Malaysia moves forward with tobacco bill banning anybody born in 2007 or after from smoking or vaping 

Photo by CEphoto, Uwe Aranas
Photo by CEphoto, Uwe Aranas

Every year more than 27,200 smoking-related deaths in Malaysia are reported annually, according to the National Health and Morbidity Survey 2019. The survey also showed that a large percentage of the country’s underage children were smoking or vaping.

In an effort to prevent those children from becoming future tobacco mortality statistics, Malaysia has proposed a bill outlawing the use of tobacco products by anybody born in or after 2007, with a hefty proposed fine of RM5000 (US$1122) for violators.  

Health Minister Khairy Jamaluddin tabled the first reading of Malaysia’s Tobacco Product and Smoking Control Bill 2022 in parliament yesterday. 

He said there would also be a fine for anyone caught selling tobacco or vape products to those born on or after January 1, 2007. 

Violators would be punished with a fine of up to RM20,000 or a year in jail for the first offense. For consecutive offenses, they could be punished with up to RM30,000 or two years in prison. 

Companies caught violating the law would be liable for a fine of at least RM20,000 — but not exceeding RM100,000 — and/or its representatives could be jailed for up to two years for the first offense.

For subsequent offences, the company could be fined at least RM50,000 — but not more than RM300,000 — and/or its representatives could be jailed for up to three years.

The bill also proposes banning smoking in designated non-smoking spaces or areas and punishing violators with fines of up to RM5,000.

Khairy said the bill would grant the health director general the authority to approve or revoke clearance for tobacco products or their alternatives.

Meanwhile, owners and occupiers of buildings would also be required to post no-smoking signs and be forbidden from offering “smoking equipment, facilities, or any way intended to encourage any individual to smoke.”

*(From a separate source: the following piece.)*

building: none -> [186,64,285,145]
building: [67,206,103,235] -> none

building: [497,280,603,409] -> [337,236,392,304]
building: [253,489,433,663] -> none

Additionally, they must take all necessary precautions to stop anyone from smoking within the establishment or vehicles or risk receiving fines of up to RM5,000.

Police would also have the right to enter a location to collect evidence, as well as the authority to open any luggage, box, or container and investigate any tobacco products, smoking substances, substitute tobacco products, smoking devices, or their knockoffs.

On Monday, the proposed Control of Tobacco Product and Smoking Act 2022 was changed to apply to people born after 2007 rather than 2005.

At the time, Khairy said on social media that the change was intended to allow the government more time to create a more thorough strategy to implement the law.

He posed the hypothetical question in a Facebook post on Wednesday, asking followers to consider a future in which people born after 2007 will not understand what a cigarette is. The generational endgame aims to achieve that, he continued.

The 2019 national health survey found the country’s smoking prevalence to be 21.3% of the population. Some 45% of men across all age groups smoke. Women smokers hovered around 1%. About 17.4% of children aged 13 to 15 will be smokers, and one in 10 of those aged younger than 12 have lit up a cigarette.

The survey also showed that 1.12 million people in this country are now using e-cigarettes. An industry survey indicated that around 68% of male respondents vape, compared to 32% of women. At least 600,000 children between the ages of 11 and 18 have taken up vaping.

According to the proposed bill, the approved law will be cited as the Control of Tobacco Product and Smoking Act 2022.

However, Khairy’s much-touted “generational end game” for smoking and vaping is a recent addition to the decades-old tobacco bill. It mirrors New Zealand’s announcement in December 2021 that it would prohibit the sale of cigarettes and tobacco products (apart from vaping) to anybody born after 2008.

Meanwhile, a survey by CodeBlue found that only twelve out of forty members of parliament (MP) from both parties supported the generational smoking ban.

Among the party presidents or senior party leaders approached by CodeBlue – namely PKR president and opposition leader Anwar Ibrahim, DAP national chairman Lim Guan Eng, and Umno president Ahmad Zahid Hamidi – not one expressed support for the Tobacco and Smoking Control Bill in its current form. 

However, parents and non-profit organisations have urged MPs to pass the bill to safeguard the future of young Malaysians.